Michael Levystone, chercheur associé à l'IFRI
Ils sont dans une stratégie d’équilibre. D’un côté, ils ont des relations importantes avec la Russie. Par exemple, elle construit une centrale nucléaire en Ouzbékistan. La Russie compte beaucoup de travailleurs en provenance d’Ouzbékistan sur son sol alors que d’habitude ce sont plutôt le Kirghizistan et le Tadjikistan qui exportent une grosse main-d'œuvre en Russie et qui ont des dépendances économiques fortes. Mais depuis le début de la guerre en Ukraine, cette tendance évolue.
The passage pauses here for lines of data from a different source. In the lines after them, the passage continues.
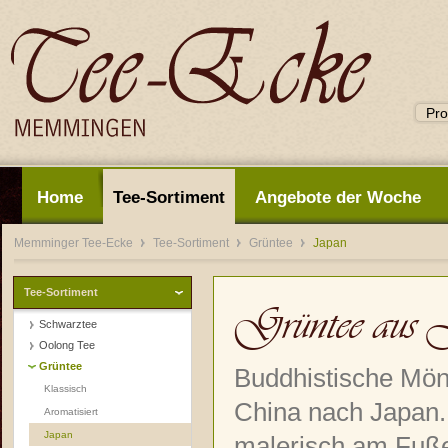
Home
Tee-Sortiment
Angebote der Woche
Memminger Tee-Ecke
Tee-Sortiment
Grüntee
Japan
Tee-Sortiment
Grüntee aus 
Schwarztee
Oolong Tee
Grüntee
Buddhistische Mön
Klassisch
China nach Japan. 
Aromatisiert
Japan
malerisch am Fuße 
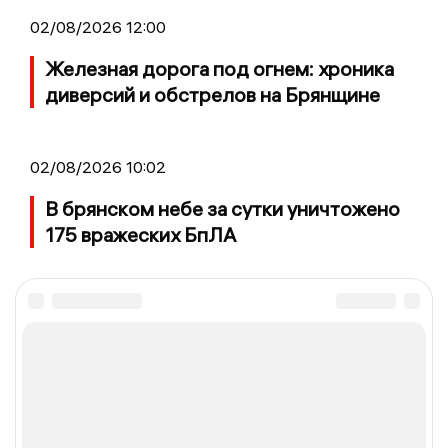
02/08/2026 12:00
Железная дорога под огнем: хроника
диверсий и обстрелов на Брянщине
02/08/2026 10:02
В брянском небе за сутки уничтожено
175 вражеских БпЛА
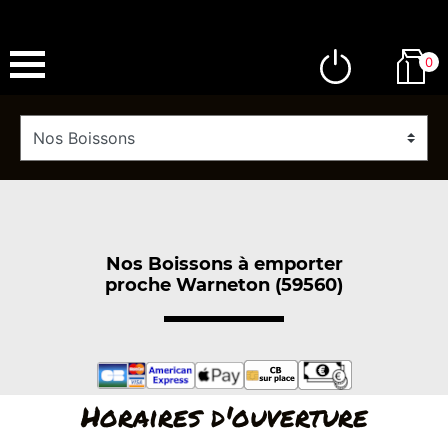
0
Nos Boissons à emporter
proche Warneton (59560)
Horaires d'ouverture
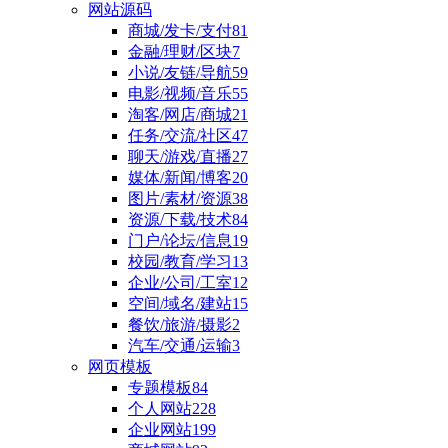
网站源码
商城/发卡/支付
81
金融/理财/区块
7
小说/友链/导航
59
电影/视频/音乐
55
淘客/网店/商城
21
任务/交流/社区
47
聊天/游戏/直播
27
媒体/新闻/博客
20
图片/素材/资源
38
资源/下载/技术
84
门户/论坛/信息
19
校园/教育/学习
13
企业/公司/工室
12
空间/域名/建站
15
餐饮/旅游/摄影
2
汽车/交通/运输
3
网页模板
专题模板
84
个人网站
228
企业网站
199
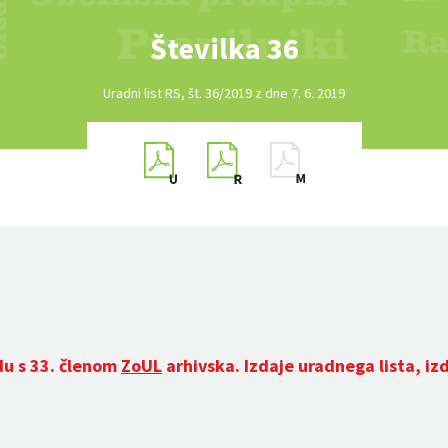
Številka 36
Uradni list RS, št. 36/2019 z dne 7. 6. 2019
du s 33. členom
ZoUL
arhivska. Izdaje uradnega lista, iz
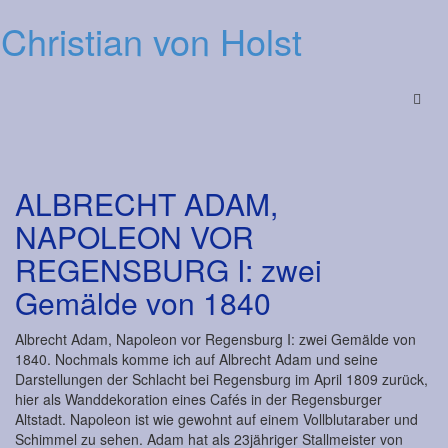
Christian von Holst
Menu
ALBRECHT ADAM,
NAPOLEON VOR
REGENSBURG I: zwei
Gemälde von 1840
Albrecht Adam, Napoleon vor Regensburg I: zwei Gemälde von
1840. Nochmals komme ich auf Albrecht Adam und seine
Darstellungen der Schlacht bei Regensburg im April 1809 zurück,
hier als Wanddekoration eines Cafés in der Regensburger
Altstadt. Napoleon ist wie gewohnt auf einem Vollblutaraber und
Schimmel zu sehen. Adam hat als 23jähriger Stallmeister von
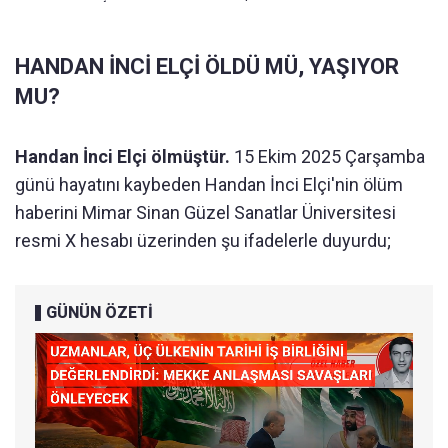
HANDAN İNCİ ELÇİ ÖLDÜ MÜ, YAŞIYOR
MU?
Handan İnci Elçi ölmüştür.
15 Ekim 2025 Çarşamba
günü hayatını kaybeden Handan İnci Elçi'nin ölüm
haberini Mimar Sinan Güzel Sanatlar Üniversitesi
resmi X hesabı üzerinden şu ifadelerle duyurdu;
GÜNÜN ÖZETİ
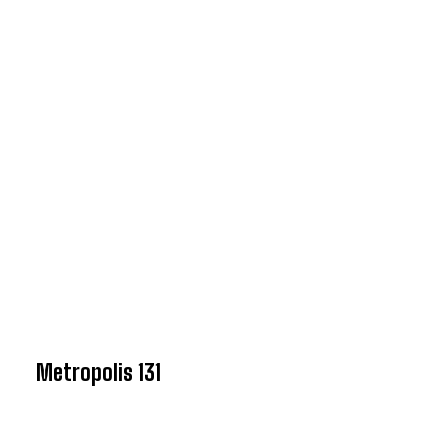
Metropolis 131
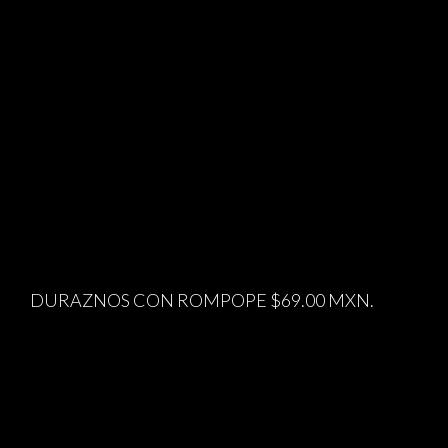
DURAZNOS CON ROMPOPE $69.00 MXN.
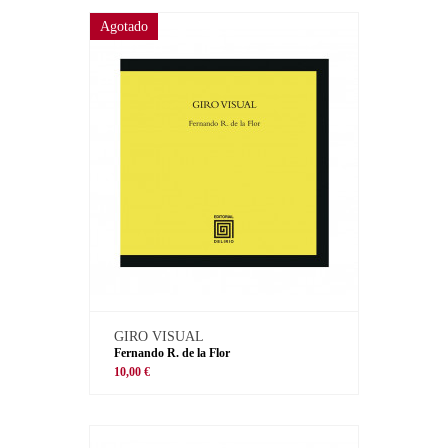
Agotado
GIRO VISUAL
Fernando R. de la Flor
10,00 €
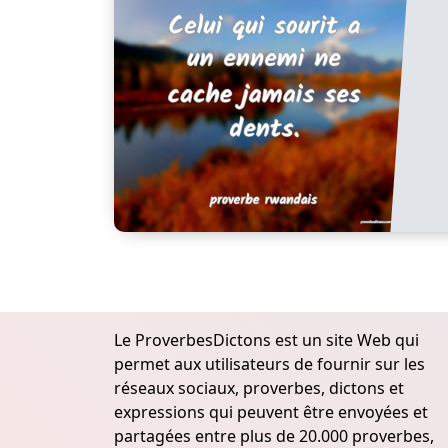
Le ProverbesDictons est un site Web qui
permet aux utilisateurs de fournir sur les
réseaux sociaux, proverbes, dictons et
expressions qui peuvent être envoyées et
partagées entre plus de 20.000 proverbes,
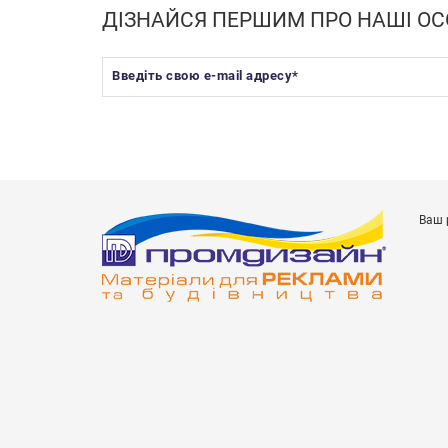
ДІЗНАЙСЯ ПЕРШИМ ПРО НАШІ ОС
Введіть свою e-mail адресу
*
Ваш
Il y a aussi des leviers d’influence assez forts avec l’Ouzbékistan même si contrairement au Kazakhstan, le pays n’a pas de frontière commune avec la Russie. Le problème du Kazakhstan, c’est que la majeure partie de leurs exportations pétrolières, qui sont vraiment le nerf de la guerre pour l’économie du pays, transite par le territoire russe. Depuis plusieurs mois, ils essayent de trouver des alternatives pour leurs exportations. Mais ils sont trop dépendants du territoire russe pour faire transiter leur pétrole vers l’Europe.
Ils sont dans cette stratégie d’équilibre entre faire passer des messages qui vont être bien vus du côté des Américains et des Européens et en même temps ne pas aller trop loin vis-à-vis de la Russie. Si la Russie se fâche, elle coupe les oléoducs au départ du Kazakhstan vers la Russie, ce qui serait catastrophique pour l’économie kazakhstanaise.